- What is being asked: Leave out the images; return the rest of the data exactly.

- Source material:

<<<<

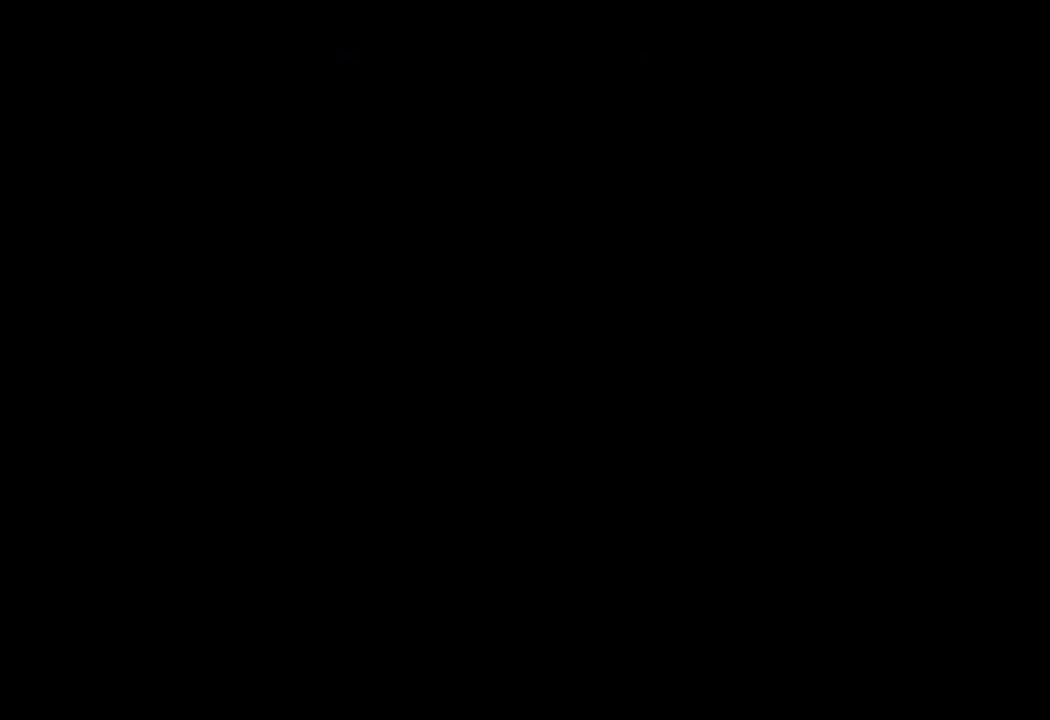
{"buttons": [], "left_stick": "center", "right_stick": "center", "events": [[33, "A", "down"], [150, "A", "up"]]}
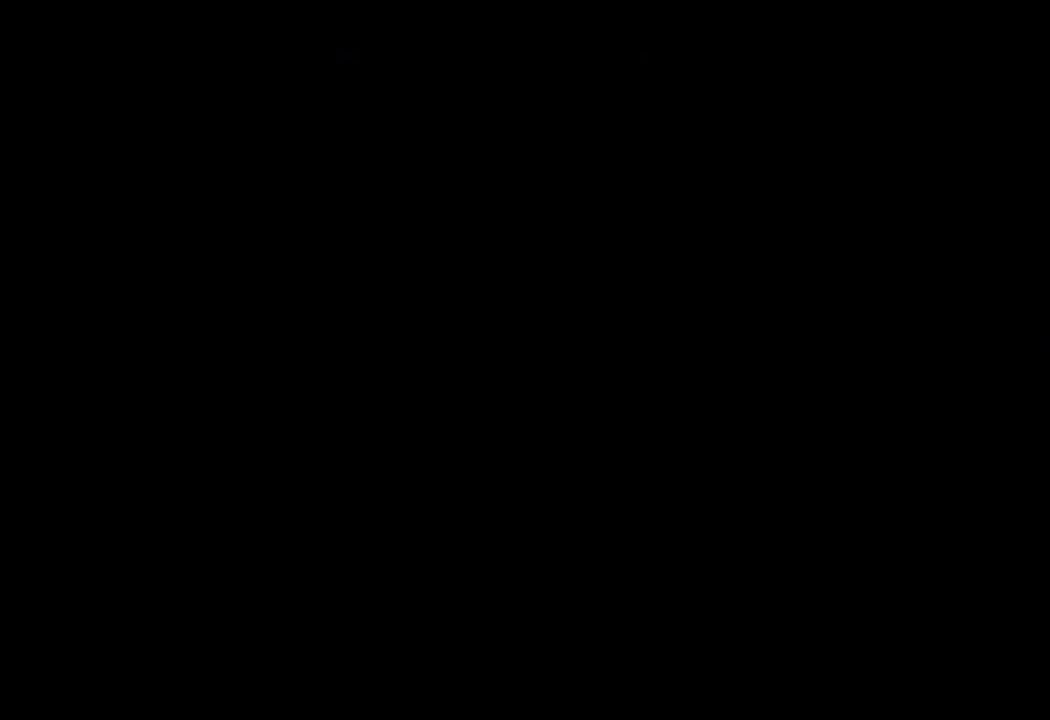
{"buttons": [], "left_stick": "center", "right_stick": "center", "events": []}
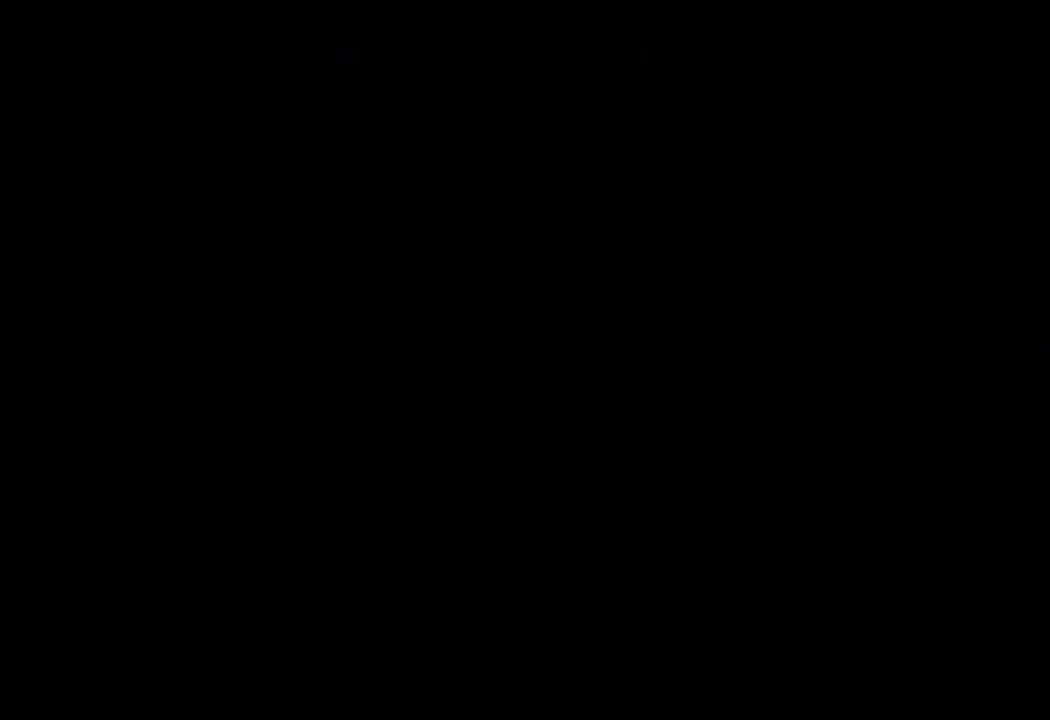
{"buttons": [], "left_stick": "center", "right_stick": "center", "events": []}
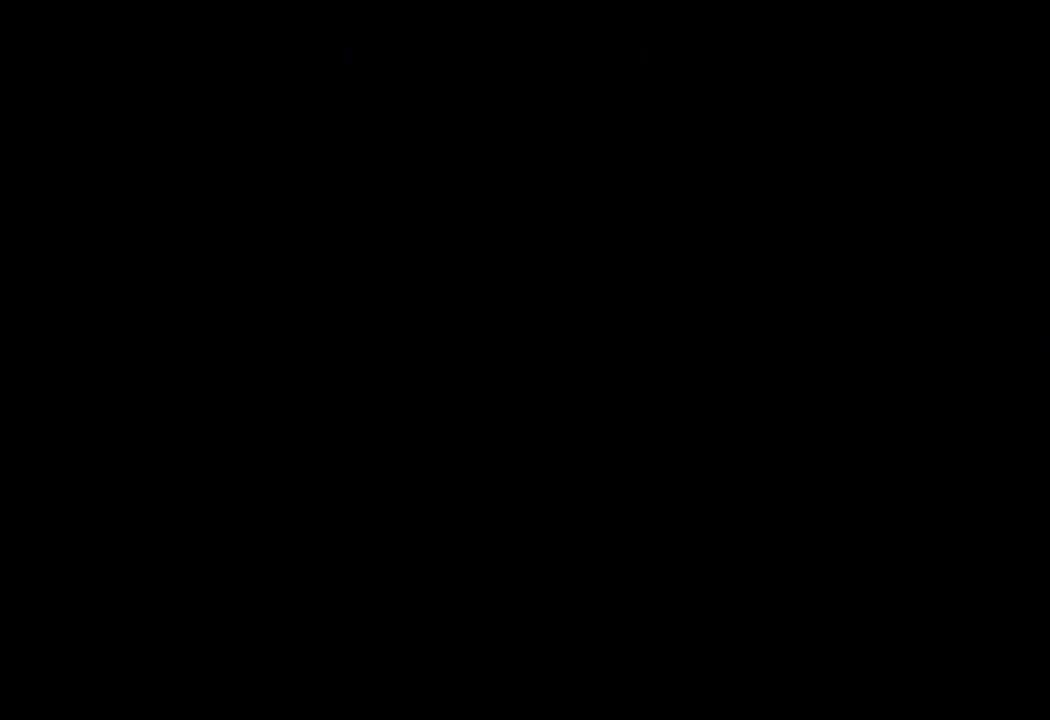
{"buttons": [], "left_stick": "center", "right_stick": "center", "events": []}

>>>>

- Expected answer:
{"buttons": [], "left_stick": "center", "right_stick": "center", "events": [[33, "A", "down"], [150, "A", "up"]]}
{"buttons": [], "left_stick": "center", "right_stick": "center", "events": []}
{"buttons": [], "left_stick": "center", "right_stick": "center", "events": []}
{"buttons": [], "left_stick": "center", "right_stick": "center", "events": []}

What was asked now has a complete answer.